What you need to do: From the records beneath, determine how many lines contain "fxyz" and report only that figure.

Items from a data source:
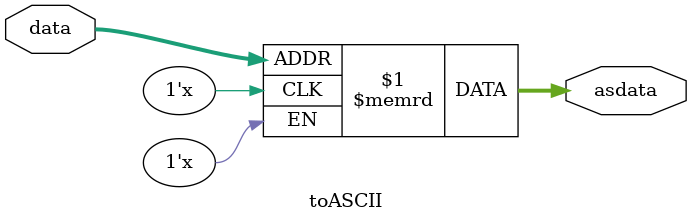
<source format=v>
module toASCII(
	input [7:0]data,
	output [7:0]asdata
);
(* ram_init_file = "ascii.mif" *)reg [7:0] toascii [255:0];

assign asdata = toascii[data];

//ROM
endmodule
</source>
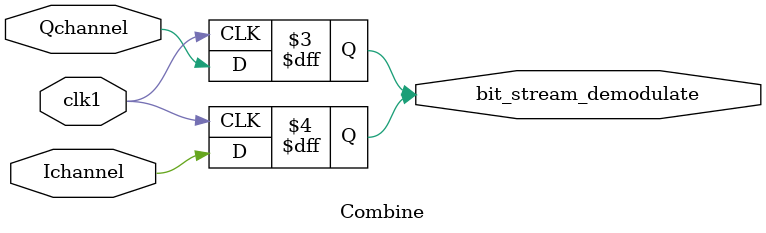
<source format=v>
module Combine(clk1, Ichannel, Qchannel, bit_stream_demodulate);
  input clk1;
  input Ichannel, Qchannel;
  output reg bit_stream_demodulate;
  always @(posedge clk1)
  begin
    bit_stream_demodulate = Ichannel;
  end
  always @(negedge clk1)
  begin
    bit_stream_demodulate = Qchannel;
  end
endmodule

</source>
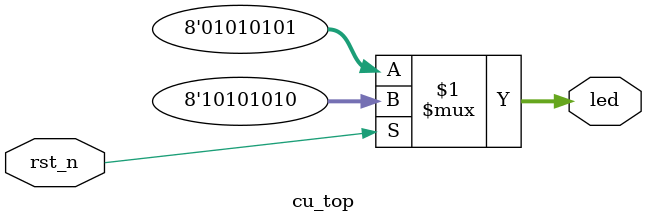
<source format=v>
module cu_top(
    input rst_n,
    output[7:0] led,
);

assign led = rst_n ? 8'hAA : 8'h55;
    
endmodule

</source>
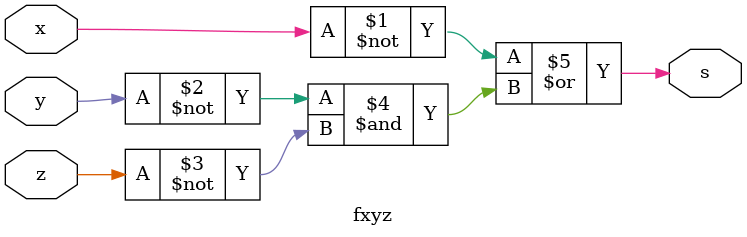
<source format=v>
/*
 Guia_0401
 Laura Iara Silva Santos Xavier - 734661
*/
module fxyz(output s,input  x, y,z);
assign s = ~x | (~y& ~z);
endmodule // fxyz
</source>
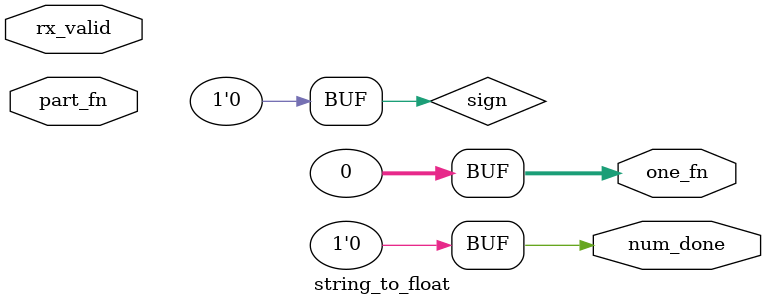
<source format=v>
`timescale 1ns / 1ps
module string_to_float(
    input rx_valid,
    input [7:0] part_fn,
    output reg [31:0] one_fn,
    output reg num_done
);

// 中间信号定义
reg sign;
reg [7:0] exponent;
reg [22:0] mantissa;
reg is_zero_input;
reg [7:0] input_value;
integer highest_bit_pos = -1;
integer i;

always @(*) begin
    sign = 1'b0;
    exponent = 8'd0;
    mantissa = 23'd0;
    is_zero_input = 1'b1;
    num_done = 1'b0;
    one_fn = 32'd0;

    if (rx_valid) begin
        if (part_fn == 8'd0) begin
            is_zero_input = 1'b1;
        end else begin
            is_zero_input = 1'b0;
            input_value <= part_fn;
            for (i = 7; i >= 0; i = i - 1) begin
                if ((input_value >> i) & 1'b1) begin
                    highest_bit_pos = i;
                end
            end
            if (highest_bit_pos >= 0) begin
                exponent = highest_bit_pos + 8'd127;
                mantissa = input_value << (23 - highest_bit_pos);
            end
        end
    end
end

always @(*) begin
    if (is_zero_input) begin
        one_fn = 32'd0;
    end
    else begin
        one_fn = {sign, exponent, mantissa};
    end
    num_done = ~is_zero_input & rx_valid;
end

endmodule
</source>
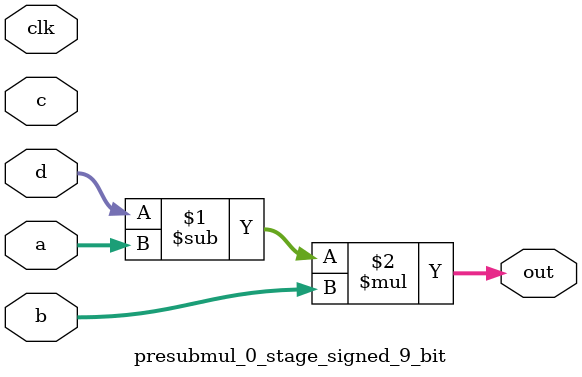
<source format=sv>
(* use_dsp = "yes" *) module presubmul_0_stage_signed_9_bit(
	input signed [8:0] a,
	input signed [8:0] b,
	input signed [8:0] c,
	input signed [8:0] d,
	output [8:0] out,
	input clk);

	assign out = (d - a) * b;
endmodule

</source>
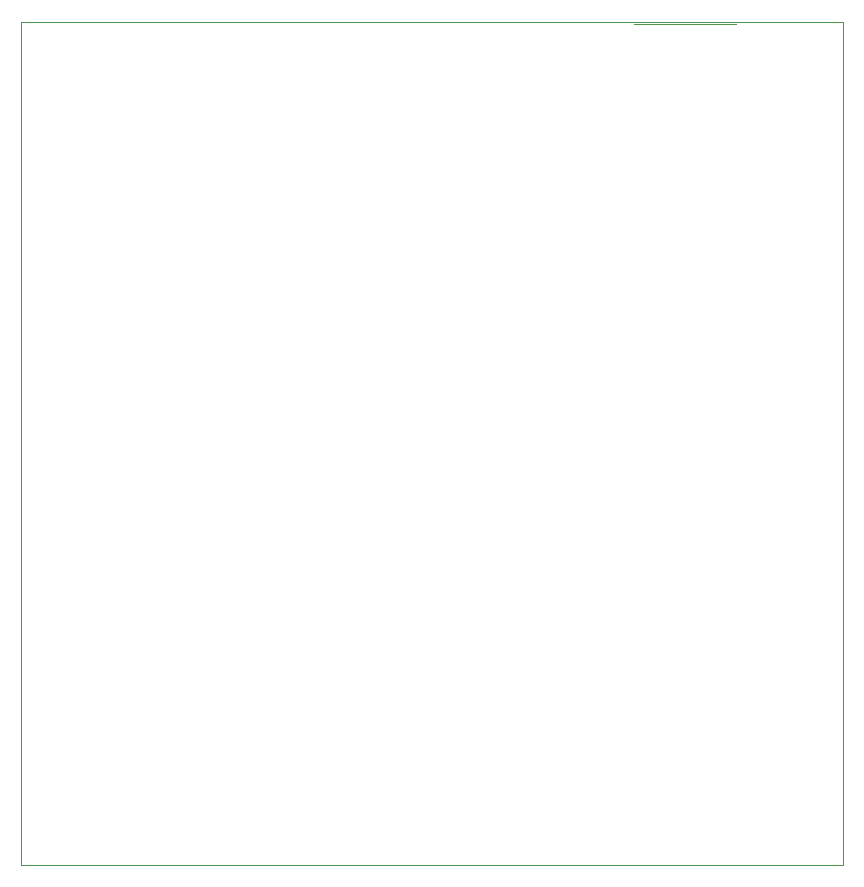
<source format=gbr>
%TF.GenerationSoftware,KiCad,Pcbnew,(6.0.7)*%
%TF.CreationDate,2022-10-02T00:57:54+02:00*%
%TF.ProjectId,sensor_modul,73656e73-6f72-45f6-9d6f-64756c2e6b69,rev?*%
%TF.SameCoordinates,Original*%
%TF.FileFunction,Profile,NP*%
%FSLAX46Y46*%
G04 Gerber Fmt 4.6, Leading zero omitted, Abs format (unit mm)*
G04 Created by KiCad (PCBNEW (6.0.7)) date 2022-10-02 00:57:54*
%MOMM*%
%LPD*%
G01*
G04 APERTURE LIST*
%TA.AperFunction,Profile*%
%ADD10C,0.100000*%
%TD*%
G04 APERTURE END LIST*
D10*
X61700000Y-27800000D02*
X131300000Y-27800000D01*
X131300000Y-27800000D02*
X131300000Y-99200000D01*
X131300000Y-99200000D02*
X61700000Y-99200000D01*
X61700000Y-99200000D02*
X61700000Y-27800000D01*
%TO.C,J2*%
X122200000Y-28000000D02*
X113600000Y-28000000D01*
%TD*%
M02*

</source>
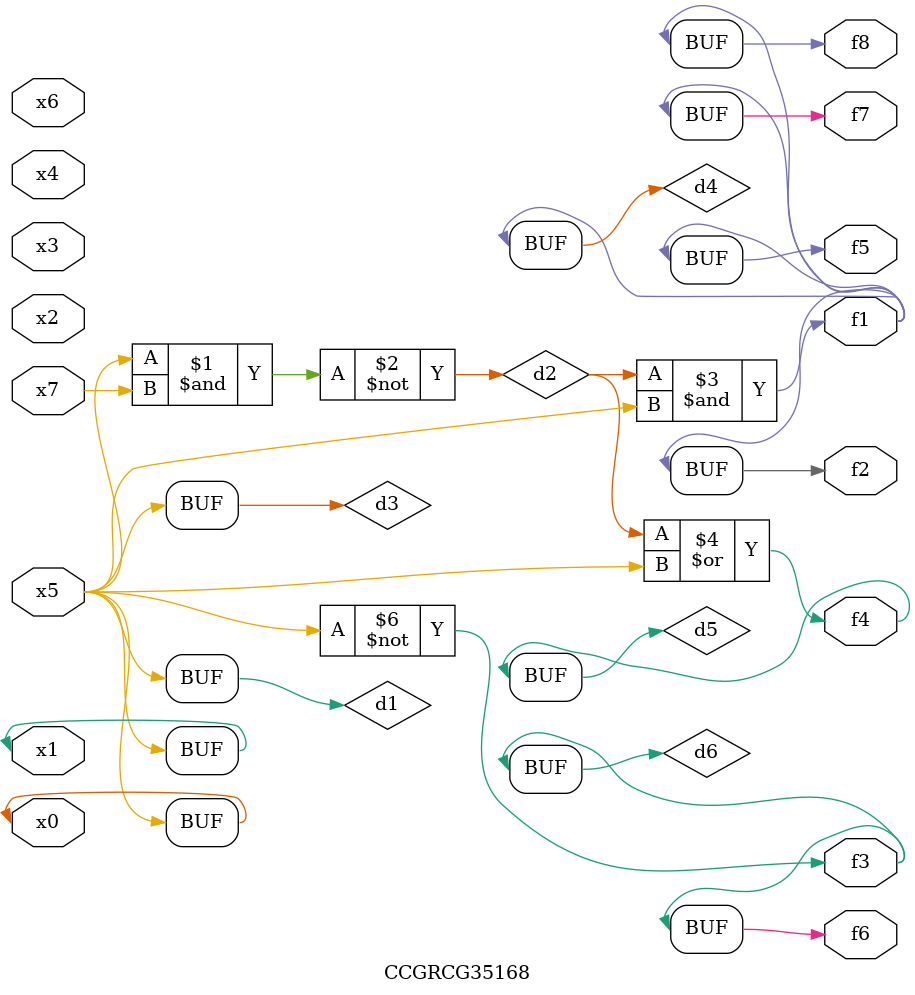
<source format=v>
module CCGRCG35168(
	input x0, x1, x2, x3, x4, x5, x6, x7,
	output f1, f2, f3, f4, f5, f6, f7, f8
);

	wire d1, d2, d3, d4, d5, d6;

	buf (d1, x0, x5);
	nand (d2, x5, x7);
	buf (d3, x0, x1);
	and (d4, d2, d3);
	or (d5, d2, d3);
	nor (d6, d1, d3);
	assign f1 = d4;
	assign f2 = d4;
	assign f3 = d6;
	assign f4 = d5;
	assign f5 = d4;
	assign f6 = d6;
	assign f7 = d4;
	assign f8 = d4;
endmodule

</source>
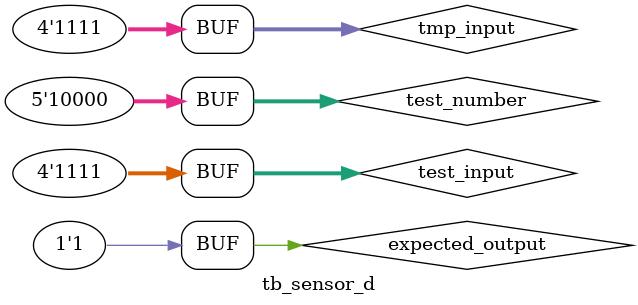
<source format=sv>

module tb_sensor_d
();

	wire [3:0] test_input;
	wire test_output;

	`define NUM_TEST_CASES 16
	`define MAX_TEST_VAL (`NUM_TEST_CASES - 1)
	
	reg [4:0] test_number;
	reg [3:0] tmp_input;
	reg expected_output;

	sensor_d DUT(.sensors(test_input), .error(test_output));
	
	assign test_input = tmp_input;
	
	initial
	begin
		for(test_number = 0; test_number < `NUM_TEST_CASES; test_number = test_number + 1)
		begin
			// Send test input to design
			tmp_input = test_number[3:0];
			
			// Calculate the expected result
			expected_output = 1'b0;
			
			if(tmp_input[0] == 1'b1)
			begin
				expected_output = 1'b1;
			end
			else if ((tmp_input[1] == 1'b1) && ((tmp_input[2] == 1'b1) || (tmp_input[3] == 1'b1)))
			begin
				expected_output = 1'b1;
			end
			
			// wait to allow design to process input
			#10ns 
			
			// Check expected with actual output from design
			if(test_output == expected_output) // Test case passed
				$display("Test case %d Passed!", test_number);
			else // Test case failed
				$display("Test case %d Failed!", test_number);
		end
	end
endmodule
</source>
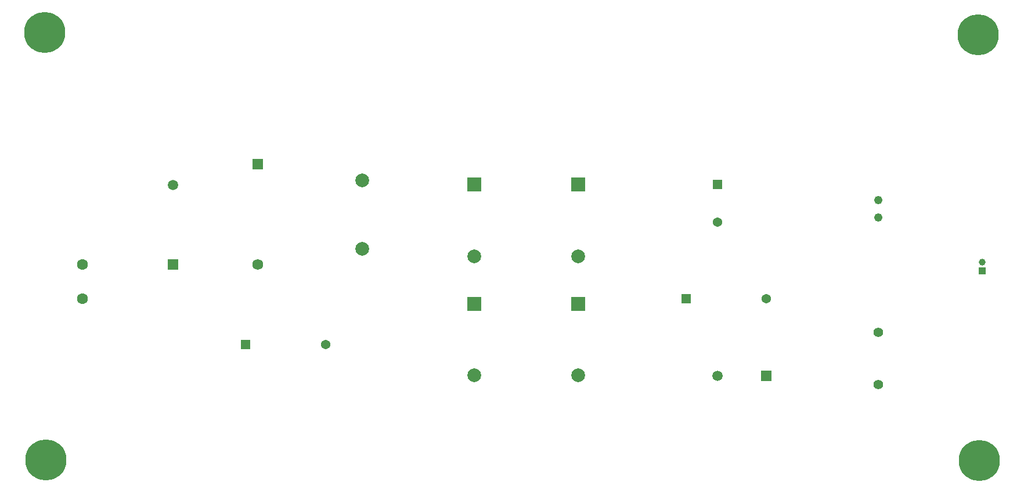
<source format=gtl>
%FSLAX24Y24*%
%MOIN*%
G70*
G01*
G75*
G04 Layer_Physical_Order=1*
G04 Layer_Color=255*
%ADD10C,0.2362*%
%ADD11C,0.0630*%
%ADD12C,0.0787*%
%ADD13C,0.0627*%
%ADD14R,0.0627X0.0627*%
%ADD15C,0.0591*%
%ADD16R,0.0591X0.0591*%
%ADD17R,0.0787X0.0787*%
%ADD18C,0.0540*%
%ADD19R,0.0540X0.0540*%
%ADD20C,0.0551*%
%ADD21R,0.0394X0.0394*%
%ADD22C,0.0394*%
%ADD23R,0.0591X0.0591*%
%ADD24C,0.0480*%
%ADD25R,0.0540X0.0540*%
D10*
X55541Y2539D02*
D03*
X1949Y2598D02*
D03*
X55482Y27028D02*
D03*
X1890Y27156D02*
D03*
D11*
X4048Y11853D02*
D03*
Y13822D02*
D03*
D12*
X20098Y18653D02*
D03*
Y14716D02*
D03*
X26548Y14294D02*
D03*
Y7444D02*
D03*
X32498Y14294D02*
D03*
Y7444D02*
D03*
D13*
X14098Y13803D02*
D03*
D14*
Y19567D02*
D03*
D15*
X9248Y18396D02*
D03*
X40500Y7403D02*
D03*
D16*
X9248Y13810D02*
D03*
D17*
X26548Y18412D02*
D03*
Y11562D02*
D03*
X32498Y18412D02*
D03*
Y11562D02*
D03*
D18*
X43298Y11853D02*
D03*
X40498Y16253D02*
D03*
X17998Y9203D02*
D03*
D19*
X38698Y11853D02*
D03*
X13398Y9203D02*
D03*
D20*
X49748Y9903D02*
D03*
Y6903D02*
D03*
D21*
X55698Y13453D02*
D03*
D22*
Y13953D02*
D03*
D23*
X43296Y7403D02*
D03*
D24*
X49748Y16503D02*
D03*
Y17503D02*
D03*
D25*
X40498Y18423D02*
D03*
M02*

</source>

Problem solution: 2